Plantas e flores se ramificam em estruturas de ferro que atravessam a sala de Lina Bo Bardi. É como se a floresta tropical que ronda a casa da emblemática arquiteta ítalo-brasileira, em São Paulo, tivesse finalmente conseguido invadir o espaço, penetrando suas vidraças.
A tensão que paira sobre a natureza domesticada —e seu possível descontrole a qualquer momento— é tema do trabalho de Camille Henrot, artista francesa que expõe suas ikebanas na Casa de Vidro, residência projetada pela própria Lina em 1950.
Ikebana é a técnica japonesa dos arranjos florais. Mais do que manipular plantas por prazer estético, a prática com raízes budistas reflete sobre a harmonia entre humanos e a natureza. Henrot estudou a escola de Sogetsu, fundada em 1927 por Sofu Teshigahara, defensor de que os arranjos poderiam ser feitos “a qualquer hora, em qualquer lugar, por qualquer pessoa”.
A francesa começou a criar os arranjos quando se mudou para Nova York, e seus pertences, incluindo livros e materiais, ficaram perdidos em uma mala desviada. Ela encontrou um livro sobre a tradição japonesa e decidiu transformar as flores em material para fazer arte.
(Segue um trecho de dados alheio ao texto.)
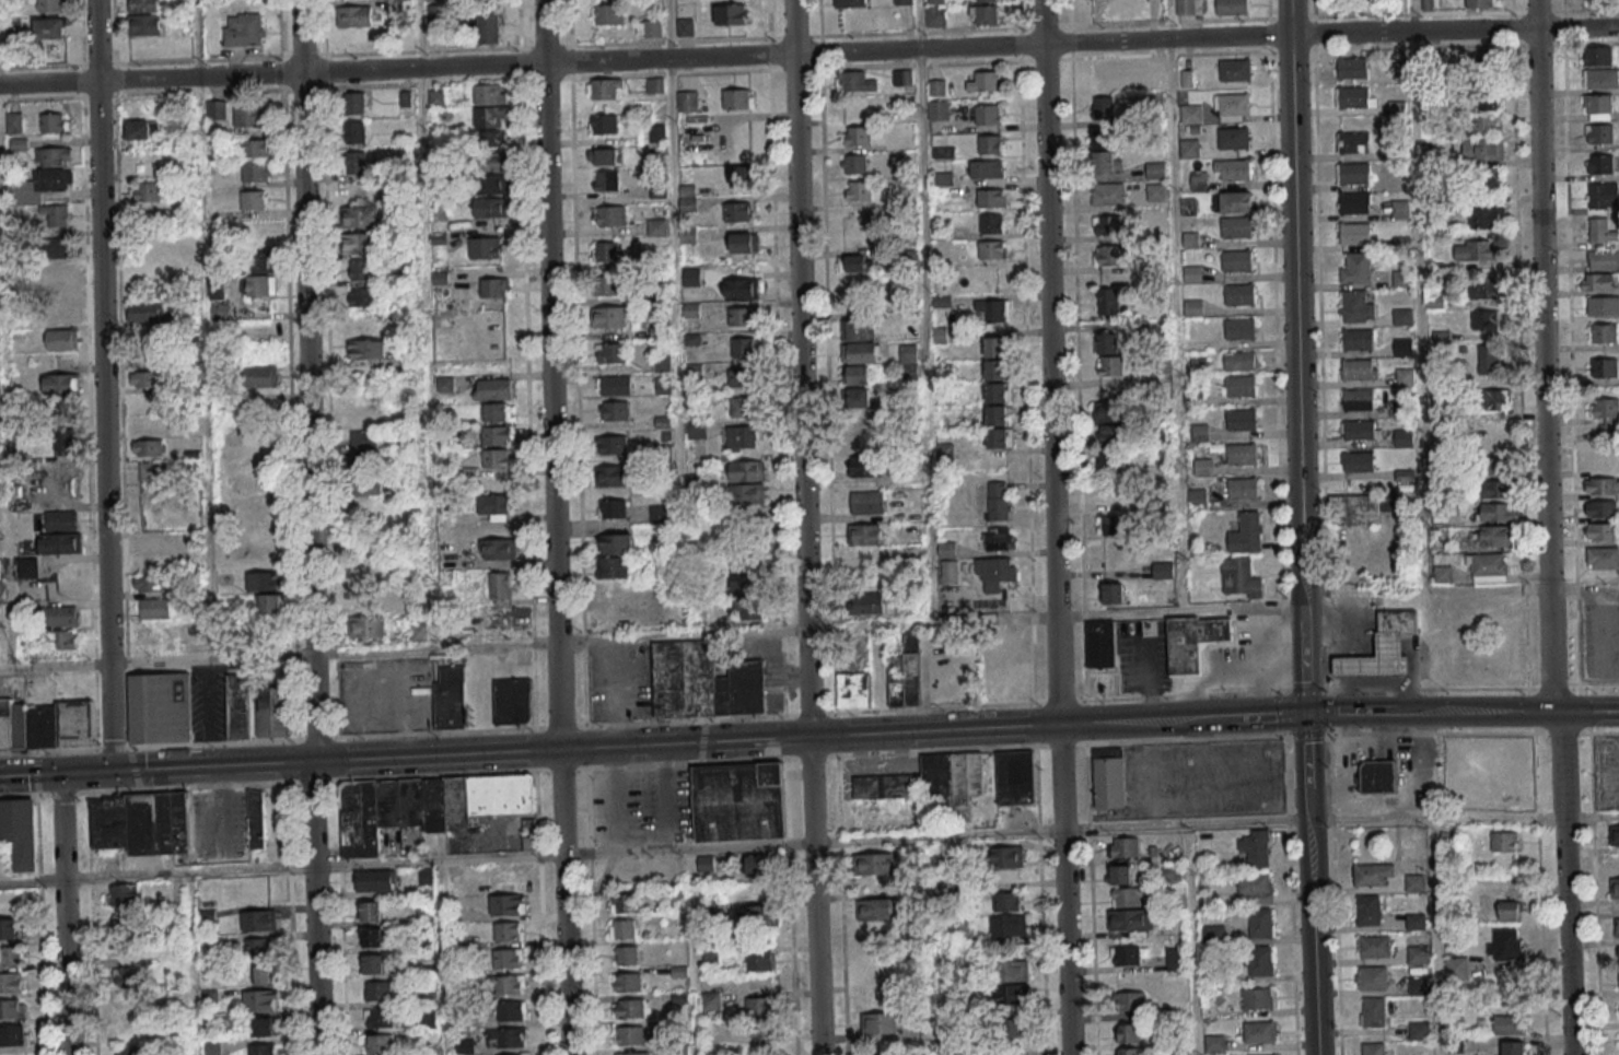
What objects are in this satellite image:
building: (988, 0)
building: (903, 1)
building: (851, 2)
building: (1480, 3)
building: (52, 5)
building: (144, 5)
park: (1360, 6)
building: (1189, 7)
building: (1232, 7)
building: (730, 13)
building: (607, 14)
building: (985, 14)
building: (355, 16)
building: (935, 16)
building: (145, 24)
building: (485, 26)
building: (684, 26)
building: (50, 27)
building: (650, 27)
building: (243, 28)
road: (809, 53)
building: (1599, 55)
building: (1485, 62)
building: (1352, 69)
building: (1234, 72)
building: (1103, 73)
building: (901, 77)
building: (1601, 78)
building: (854, 81)
building: (985, 82)
road: (918, 85)
building: (654, 86)
building: (604, 88)
building: (436, 98)
building: (738, 98)
building: (1352, 98)
building: (1488, 98)
building: (687, 100)
building: (354, 102)
building: (490, 105)
building: (1233, 106)
building: (1599, 106)
building: (1103, 107)
building: (1396, 107)
building: (216, 109)
building: (938, 110)
building: (988, 114)
building: (1191, 115)
building: (249, 116)
building: (14, 122)
building: (54, 122)
building: (603, 124)
building: (1488, 125)
building: (142, 131)
building: (354, 132)
building: (1600, 133)
building: (856, 135)
building: (490, 138)
building: (1232, 139)
building: (990, 144)
building: (1354, 144)
building: (257, 147)
building: (1189, 149)
building: (1489, 149)
building: (1105, 151)
building: (1398, 152)
building: (603, 156)
building: (492, 161)
building: (356, 162)
building: (854, 163)
building: (1601, 163)
building: (986, 168)
building: (256, 171)
building: (1155, 171)
building: (1235, 171)
building: (741, 174)
building: (1353, 175)
building: (44, 176)
building: (607, 180)
building: (1199, 180)
building: (1488, 181)
building: (490, 185)
building: (859, 190)
building: (147, 192)
building: (1155, 192)
building: (1108, 193)
building: (1603, 195)
building: (688, 198)
building: (990, 198)
building: (253, 199)
building: (1235, 204)
building: (1354, 204)
building: (490, 208)
building: (1400, 209)
building: (737, 212)
building: (57, 214)
building: (611, 215)
building: (357, 217)
building: (1487, 217)
building: (991, 223)
building: (656, 225)
building: (1108, 225)
building: (1235, 228)
building: (1602, 231)
building: (1354, 235)
building: (1190, 241)
building: (357, 243)
building: (743, 243)
building: (485, 247)
building: (59, 249)
building: (992, 249)
building: (1474, 250)
building: (607, 252)
building: (1110, 255)
building: (1604, 260)
building: (1236, 262)
building: (855, 263)
building: (61, 270)
building: (362, 270)
building: (1356, 270)
building: (1192, 275)
building: (259, 276)
building: (1401, 280)
building: (1598, 281)
building: (610, 285)
building: (495, 287)
building: (741, 288)
building: (1485, 288)
building: (64, 293)
building: (1239, 296)
building: (364, 300)
building: (1108, 301)
building: (1603, 306)
building: (1356, 308)
building: (994, 309)
building: (1193, 309)
road: (1295, 309)
building: (146, 312)
building: (62, 315)
building: (609, 316)
building: (742, 316)
building: (1402, 317)
building: (1486, 319)
building: (911, 328)
building: (858, 330)
building: (1239, 330)
building: (1603, 333)
building: (942, 335)
building: (62, 339)
building: (1357, 340)
road: (1569, 342)
building: (1106, 343)
building: (743, 347)
building: (1402, 348)
building: (368, 349)
building: (995, 349)
building: (611, 352)
building: (860, 352)
building: (147, 357)
building: (1489, 359)
building: (909, 361)
road: (1050, 362)
building: (1239, 362)
building: (660, 363)
building: (1110, 365)
road: (800, 368)
building: (1605, 368)
road: (1519, 369)
building: (1357, 371)
building: (996, 372)
road: (550, 374)
building: (858, 374)
building: (261, 376)
building: (739, 378)
building: (1404, 378)
building: (146, 379)
road: (302, 380)
building: (62, 384)
road: (104, 385)
building: (614, 385)
building: (1239, 387)
building: (492, 389)
building: (997, 394)
building: (859, 397)
building: (1496, 399)
building: (1357, 401)
building: (742, 406)
building: (66, 408)
building: (1397, 409)
building: (615, 410)
building: (497, 411)
building: (1111, 411)
building: (1605, 415)
building: (362, 417)
building: (997, 417)
building: (1241, 421)
building: (696, 429)
building: (1358, 431)
building: (1113, 433)
building: (1200, 433)
building: (496, 435)
building: (741, 438)
building: (65, 439)
building: (1402, 439)
building: (364, 440)
building: (997, 440)
building: (612, 444)
building: (1495, 444)
building: (148, 447)
building: (864, 452)
building: (1241, 455)
building: (497, 458)
building: (1117, 459)
building: (1358, 463)
building: (1601, 463)
building: (1202, 468)
building: (746, 470)
building: (150, 471)
building: (1442, 472)
building: (612, 475)
building: (365, 476)
building: (1602, 485)
building: (1493, 488)
building: (1242, 489)
building: (747, 493)
building: (1198, 498)
building: (998, 500)
building: (866, 502)
building: (1113, 502)
building: (493, 506)
building: (612, 508)
building: (1602, 508)
building: (1358, 509)
building: (1496, 511)
building: (659, 514)
building: (1439, 517)
building: (61, 520)
building: (1117, 524)
road: (1547, 527)
building: (1602, 531)
building: (1247, 533)
building: (865, 534)
building: (1494, 536)
building: (998, 539)
building: (148, 540)
building: (61, 543)
building: (616, 543)
building: (498, 549)
building: (947, 549)
building: (868, 555)
building: (1603, 558)
building: (28, 567)
building: (614, 567)
building: (1489, 567)
building: (949, 571)
building: (994, 572)
building: (1442, 575)
building: (1240, 578)
building: (149, 583)
building: (747, 584)
building: (499, 585)
building: (0, 589)
building: (66, 589)
building: (269, 591)
building: (1113, 593)
building: (361, 600)
road: (1610, 601)
building: (867, 603)
building: (155, 608)
building: (748, 608)
building: (61, 615)
building: (497, 617)
road: (929, 623)
building: (1398, 623)
building: (366, 626)
building: (419, 631)
road: (1332, 638)
building: (64, 639)
building: (1193, 641)
building: (1100, 645)
road: (278, 655)
building: (1377, 661)
road: (1304, 666)
road: (770, 671)
building: (905, 674)
building: (704, 682)
road: (1371, 682)
road: (1598, 684)
building: (853, 689)
road: (616, 693)
building: (450, 697)
road: (1343, 698)
building: (513, 701)
road: (1058, 701)
building: (238, 706)
building: (160, 707)
building: (272, 711)
road: (1512, 712)
traffic signals: (1306, 714)
road: (1356, 714)
road: (1262, 716)
road: (1180, 719)
building: (46, 725)
road: (1437, 732)
road: (1562, 732)
road: (1599, 732)
road: (1308, 733)
road: (570, 749)
road: (880, 759)
road: (643, 766)
road: (1307, 766)
traffic signals: (111, 770)
traffic signals: (59, 774)
building: (1378, 776)
building: (1016, 777)
building: (1109, 779)
road: (1607, 781)
building: (931, 784)
road: (1275, 793)
road: (667, 796)
road: (621, 799)
building: (738, 802)
building: (424, 805)
road: (222, 806)
road: (1154, 809)
building: (256, 817)
road: (1463, 818)
road: (1231, 821)
building: (141, 822)
road: (1112, 826)
building: (20, 832)
road: (937, 835)
building: (1614, 835)
building: (1450, 839)
building: (1505, 841)
building: (1124, 846)
building: (1256, 849)
road: (564, 855)
building: (1007, 856)
building: (875, 863)
building: (706, 864)
building: (758, 865)
road: (157, 874)
building: (1120, 874)
building: (1372, 874)
building: (375, 880)
building: (1415, 882)
building: (1256, 887)
building: (1615, 888)
road: (1064, 889)
building: (124, 894)
road: (814, 895)
building: (1130, 896)
building: (1006, 901)
road: (564, 902)
building: (623, 902)
building: (508, 904)
road: (316, 907)
building: (876, 909)
building: (1368, 909)
building: (371, 910)
building: (1510, 910)
road: (64, 914)
building: (755, 915)
building: (260, 920)
building: (1131, 920)
building: (1416, 921)
building: (1261, 922)
building: (125, 923)
building: (1009, 925)
building: (1618, 927)
building: (11, 929)
building: (622, 929)
building: (509, 931)
road: (1312, 936)
road: (1436, 936)
building: (372, 937)
road: (1191, 939)
building: (1504, 944)
road: (945, 945)
building: (1374, 946)
building: (259, 947)
road: (691, 951)
building: (1418, 954)
building: (626, 955)
building: (1126, 955)
building: (1618, 955)
building: (10, 956)
building: (508, 958)
building: (1176, 958)
building: (759, 960)
building: (1260, 960)
building: (373, 963)
building: (1456, 968)
building: (1011, 970)
building: (264, 973)
building: (1372, 977)
building: (131, 979)
building: (1618, 979)
building: (11, 982)
building: (627, 982)
building: (509, 984)
building: (1418, 986)
building: (378, 990)
building: (1011, 994)
building: (1259, 998)
building: (261, 999)
building: (711, 1000)
building: (1130, 1000)
building: (628, 1007)
building: (13, 1008)
building: (128, 1008)
building: (511, 1010)
building: (1373, 1012)
building: (761, 1016)
building: (382, 1017)
building: (881, 1022)
building: (225, 1023)
building: (1509, 1024)
building: (263, 1026)
building: (1012, 1028)
building: (1419, 1030)
building: (1128, 1032)
building: (1259, 1032)
building: (13, 1035)
building: (629, 1035)
building: (511, 1037)
building: (380, 1043)
building: (1214, 1043)
building: (1513, 1047)
building: (1373, 1048)
building: (262, 1049)
building: (131, 1050)
building: (1129, 1051)
building: (632, 1053)
building: (513, 1054)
Henrot passou a traduzir reflexões de seus autores favoritos em arranjos —entre eles, Clarice Lispector. O conceito de “fluxo da vida”, usado para definir o estilo da autora, que usava os pensamentos de seus personagens como motor para as narrativas, dá nome a exposição.
Em um dos arranjos, por exemplo, apenas os talos de rosas cheios de espinhos saem de dentro de pires, xícaras e bules. A obra se relaciona com “A Paixão Segundo G.H.“, em que a protagonista, uma escultora, não consegue desenvolver sua criatividade, ao mesmo tempo em que quer controlar o ambiente ao seu redor. Com os espinhos, Henrot reflete sobre a impossibilidade de se manter vigilante sobre tudo, e quanto a alienação por tarefas automáticas, especialmente no caso das mulheres, pode ser prejudicial.
A ideia de descontrole também está presente em “Grosse Fatigue”, trabalho de Henrot que popularizou seu nome no mundo da arte após a vitória do Leão de Prata na Bienal de Veneza, na categoria de artista promissor, em 2013. O vídeo, transmitido em uma tela na Casa de Vidro, narra a criação do universo misturando ciência e religião, imagens cotidianas e itens do Smithsonian, museu em Washington, nos Estados Unidos, onde ela estudou —e hoje uma das instituições que mais vem sofrendo represálias ligadas à ofensiva de Donald Trump contra o setor cultural.
No trabalho de Henrot, o caos da vida sobressai. “A atividade de um museu é um pouco como uma neurose”, diz ela, andando pela sala que um dia foi de Lina, repleta de objetos colecionados pela arquiteta —de quadros e esculturas a galhos de árvores e santos católicos. Henrot gosta da mistura e diz que a acumulação faz parte de seu processo criativo.
Como “Grosse Fatigue”, “Egyptomania”, outro vídeo exibido num televisor de tubo, revisita o papel de um museu na catalogação de objetos. A gravação mostra vários itens relacionados ao Egito antigo, de esculturas milenares a bugigangas como chaveiros de faraós e múmias.
É como se a artista utilizasse a bagunça para escancarar como os métodos mais confiáveis de organizar o mundo podem, na realidade, ser falhos —isso vale para instituições como museus, mas também para teorias amplamente difundidas, como o Big Bang e a existência de Deus.
Analisar os limites do controle frente aos vários estímulos da vida contemporânea se relaciona, de certa forma, à filosofia de Lina. Quando questionada sobre “o que vem primeiro, casas ou museus?”, a arquiteta respondeu que “tudo deve vir ao mesmo tempo”. Para a geração de Henrot, a angústia de lidar com as possibilidades da vida se intensificou graças ao caos algorítmico das redes sociais.
A artista, porém, entende seu trabalho como uma espécie de inteligência artificial que pesca várias referências de fontes diferentes e as agrupa em uma coisa só —na tentativa de responder a alguma questão existencial.